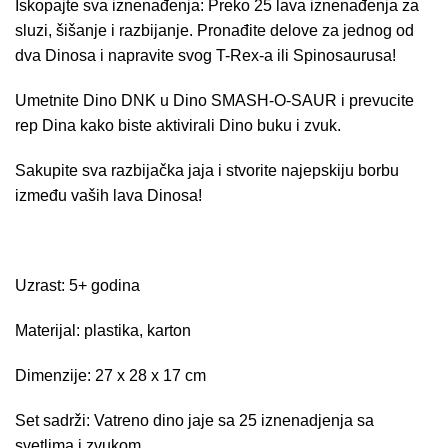
Iskopajte sva iznenađenja: Preko 25 lava iznenađenja za
sluzi, šišanje i razbijanje. Pronađite delove za jednog od
dva Dinosa i napravite svog T-Rex-a ili Spinosaurusa!
Umetnite Dino DNK u Dino SMASH-O-SAUR i prevucite
rep Dina kako biste aktivirali Dino buku i zvuk.
Sakupite sva razbijačka jaja i stvorite najepskiju borbu
između vaših lava Dinosa!
Uzrast: 5+ godina
Materijal: plastika, karton
Dimenzije: 27 x 28 x 17 cm
Set sadrži: Vatreno dino jaje sa 25 iznenadjenja sa
svetlima i zvukom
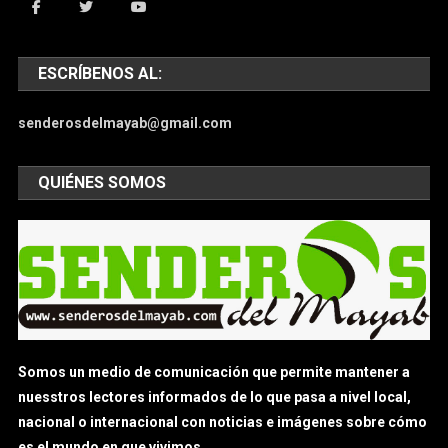
ESCRÍBENOS AL:
senderosdelmayab@gmail.com
QUIÉNES SOMOS
Somos un medio de comunicación que permite mantener a
nuesstros lectores informados de lo que pasa a nivel local,
nacional o internacional con noticias e imágenes sobre cómo
es el mundo en que vivimos.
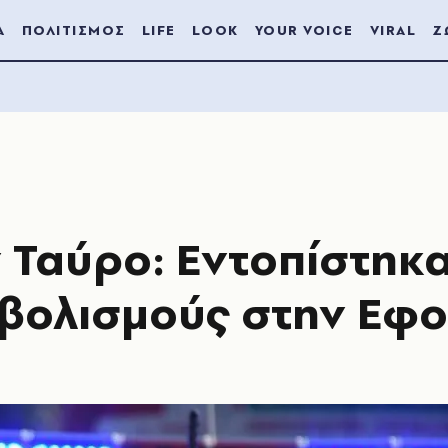
Α
ΠΟΛΙΤΙΣΜΟΣ
LIFE
LOOK
YOUR VOICE
VIRAL
Ζ
 Ταύρο: Εντοπίστηκ
βολισμούς στην Εφο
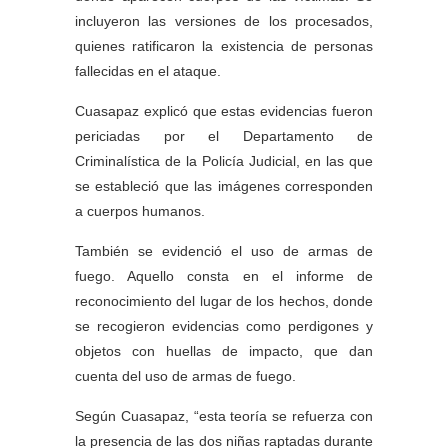
incluyeron las versiones de los procesados,
quienes ratificaron la existencia de personas
fallecidas en el ataque.
Cuasapaz explicó que estas evidencias fueron
periciadas por el Departamento de
Criminalística de la Policía Judicial, en las que
se estableció que las imágenes corresponden
a cuerpos humanos.
También se evidenció el uso de armas de
fuego. Aquello consta en el informe de
reconocimiento del lugar de los hechos, donde
se recogieron evidencias como perdigones y
objetos con huellas de impacto, que dan
cuenta del uso de armas de fuego.
Según Cuasapaz, “esta teoría se refuerza con
la presencia de las dos niñas raptadas durante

::::

TASK STATEMENT: Please reproduce the records above exactly, omitting every picture.

ANSWER TO THIS PROBLEM:
Iskopajte sva iznenađenja: Preko 25 lava iznenađenja za
sluzi, šišanje i razbijanje. Pronađite delove za jednog od
dva Dinosa i napravite svog T-Rex-a ili Spinosaurusa!
Umetnite Dino DNK u Dino SMASH-O-SAUR i prevucite
rep Dina kako biste aktivirali Dino buku i zvuk.
Sakupite sva razbijačka jaja i stvorite najepskiju borbu
između vaših lava Dinosa!
Uzrast: 5+ godina
Materijal: plastika, karton
Dimenzije: 27 x 28 x 17 cm
Set sadrži: Vatreno dino jaje sa 25 iznenadjenja sa
svetlima i zvukom
ESCRÍBENOS AL:
senderosdelmayab@gmail.com
QUIÉNES SOMOS
Somos un medio de comunicación que permite mantener a
nuesstros lectores informados de lo que pasa a nivel local,
nacional o internacional con noticias e imágenes sobre cómo
es el mundo en que vivimos.
Α
ΠΟΛΙΤΙΣΜΟΣ
LIFE
LOOK
YOUR VOICE
VIRAL
Ζ
 Ταύρο: Εντοπίστηκ
βολισμούς στην Εφο
incluyeron las versiones de los procesados,
quienes ratificaron la existencia de personas
fallecidas en el ataque.
Cuasapaz explicó que estas evidencias fueron
periciadas por el Departamento de
Criminalística de la Policía Judicial, en las que
se estableció que las imágenes corresponden
a cuerpos humanos.
También se evidenció el uso de armas de
fuego. Aquello consta en el informe de
reconocimiento del lugar de los hechos, donde
se recogieron evidencias como perdigones y
objetos con huellas de impacto, que dan
cuenta del uso de armas de fuego.
Según Cuasapaz, “esta teoría se refuerza con
la presencia de las dos niñas raptadas durante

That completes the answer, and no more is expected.